Но отчего так хорошо и покойно стало на душе? Не далее как нынче ночью одолевала тревога – и за всю Россию, прогневившее Бога горькое Отечество, и за близких, чему подтверждением был страшный в своем правдоподобии сон. И утром словно последним взглядом всматривался в темную снежную даль, и, будто навсегда прощаясь, с высокого берега Покши ловил доносящийся из дальнего мрака и едва слышный благовест сангарского колокола. Уврачевала душу молитва.
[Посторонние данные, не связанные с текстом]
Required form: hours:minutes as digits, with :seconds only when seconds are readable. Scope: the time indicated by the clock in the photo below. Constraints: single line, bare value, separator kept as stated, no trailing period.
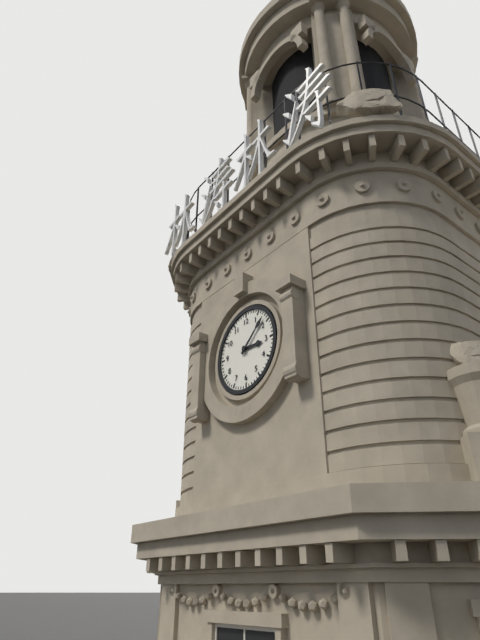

Мятутся народы, бушует море житейское, падают престолы – алтари же стояли и стоять будут до звука трубы и второго пришествия. Вот, Господи, весь я пред Тобой. Не смею прекословить Тебе. Что Ты дашь, то и будет. За радостную чашу и за чашу скорбную равно благодарю Тебя. Ей, Господи, подлинно нет во мне лукавства – как в Нафанаиле, которого встретил Ты при Иордане, где крестил Иоанн. Тебе открытый, Тебе поклоняющийся и Тебе славу воссылающий – Отцу и Сыну и Святому Духу, я лишь о том прошу Тебя, чтобы Ты укрепил меня и дал мне силы верно держаться пути Твоего. О Великом Господине и Отце нашем Святейшем Патриархе Тихоне… С особенным чувством и со всей силой. О, наказание! И в «отце», и в «патриархе», и в «Тихоне» «е» проваливается, я слышу. И Григорий Федорович взглянул изумленно. Ти-хо-оне-е… Как будто мой голос от меня совершенно не зависит. Ах, Колька-подлец. Выгнать из храма и на порог не пускать…. о всем причте и людех Господу помолимся.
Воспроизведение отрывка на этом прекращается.